• _Materials provided_:
- Opening Delimiter -

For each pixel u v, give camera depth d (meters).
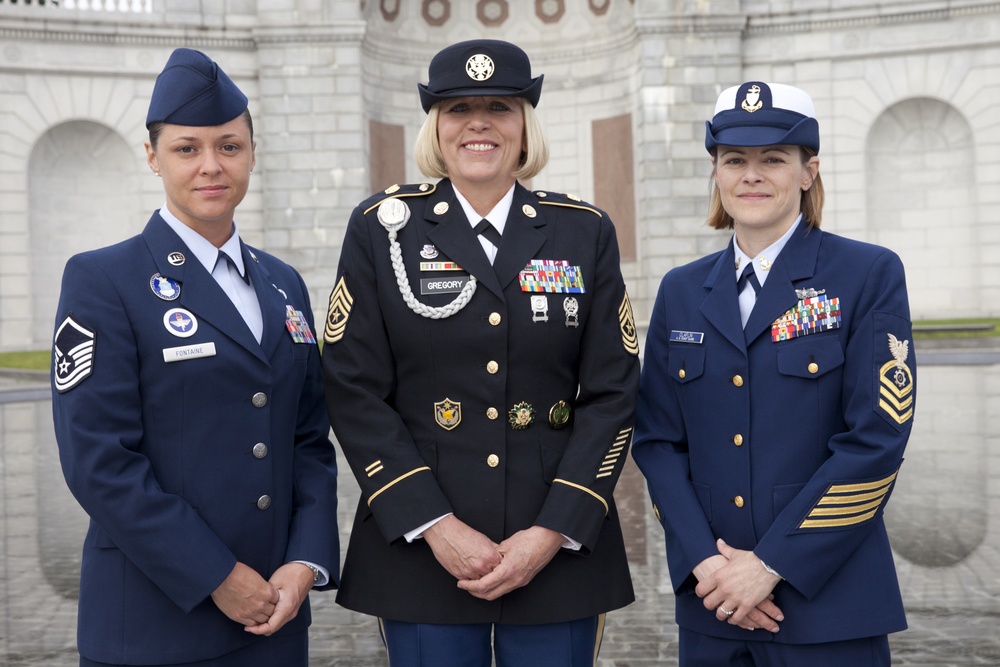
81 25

- Closing Delimiter -
- Opening Delimiter -

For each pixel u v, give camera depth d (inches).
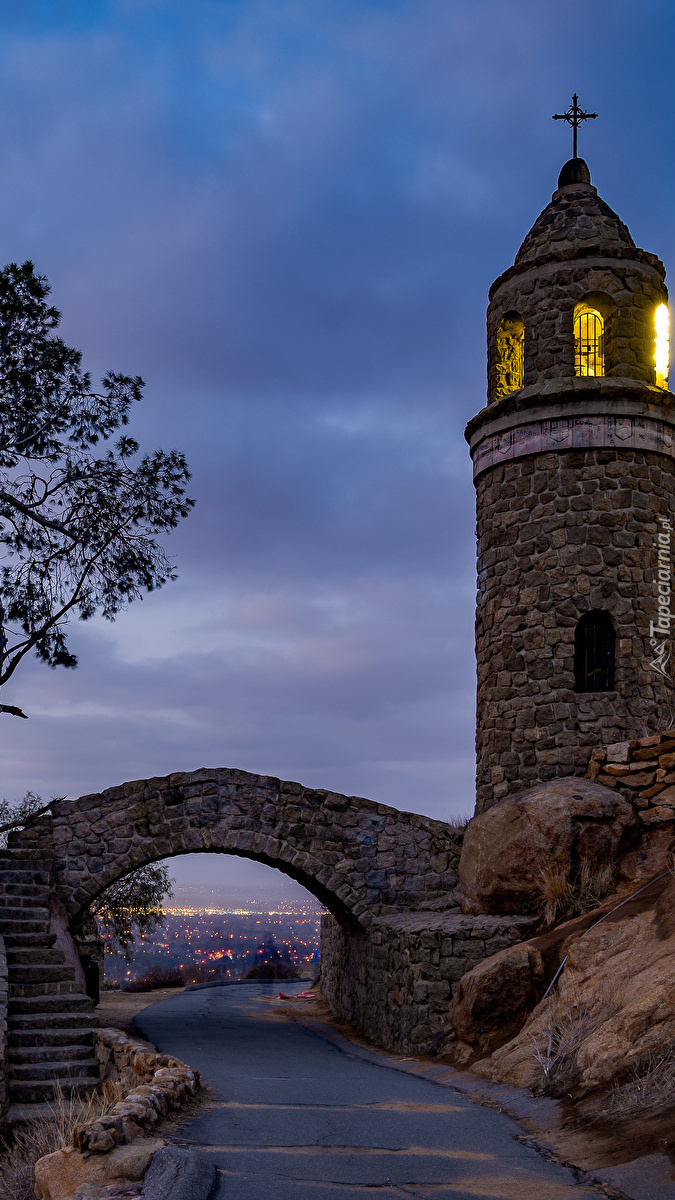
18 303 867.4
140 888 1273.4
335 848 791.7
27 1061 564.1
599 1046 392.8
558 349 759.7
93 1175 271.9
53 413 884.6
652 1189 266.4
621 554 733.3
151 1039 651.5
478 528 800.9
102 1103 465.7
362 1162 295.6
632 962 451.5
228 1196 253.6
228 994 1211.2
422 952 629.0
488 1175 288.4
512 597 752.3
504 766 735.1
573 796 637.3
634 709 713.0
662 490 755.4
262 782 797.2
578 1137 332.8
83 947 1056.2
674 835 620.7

- Closing Delimiter -
- Opening Delimiter -

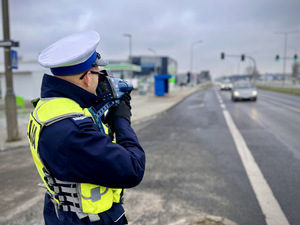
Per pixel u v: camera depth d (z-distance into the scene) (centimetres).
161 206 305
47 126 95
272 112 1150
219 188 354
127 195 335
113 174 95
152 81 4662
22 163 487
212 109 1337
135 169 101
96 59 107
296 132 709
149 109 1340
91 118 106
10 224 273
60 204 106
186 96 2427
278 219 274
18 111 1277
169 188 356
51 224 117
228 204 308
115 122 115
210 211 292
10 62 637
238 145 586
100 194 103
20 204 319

- Closing Delimiter -

• _About this task_: Scan the entries above for the line containing "632 962 451.5", and copy it and all lines after it exactly, down to and including the line containing "674 835 620.7".

• _Response to the task_:
632 962 451.5
228 1196 253.6
228 994 1211.2
422 952 629.0
488 1175 288.4
512 597 752.3
504 766 735.1
573 796 637.3
634 709 713.0
662 490 755.4
262 782 797.2
578 1137 332.8
83 947 1056.2
674 835 620.7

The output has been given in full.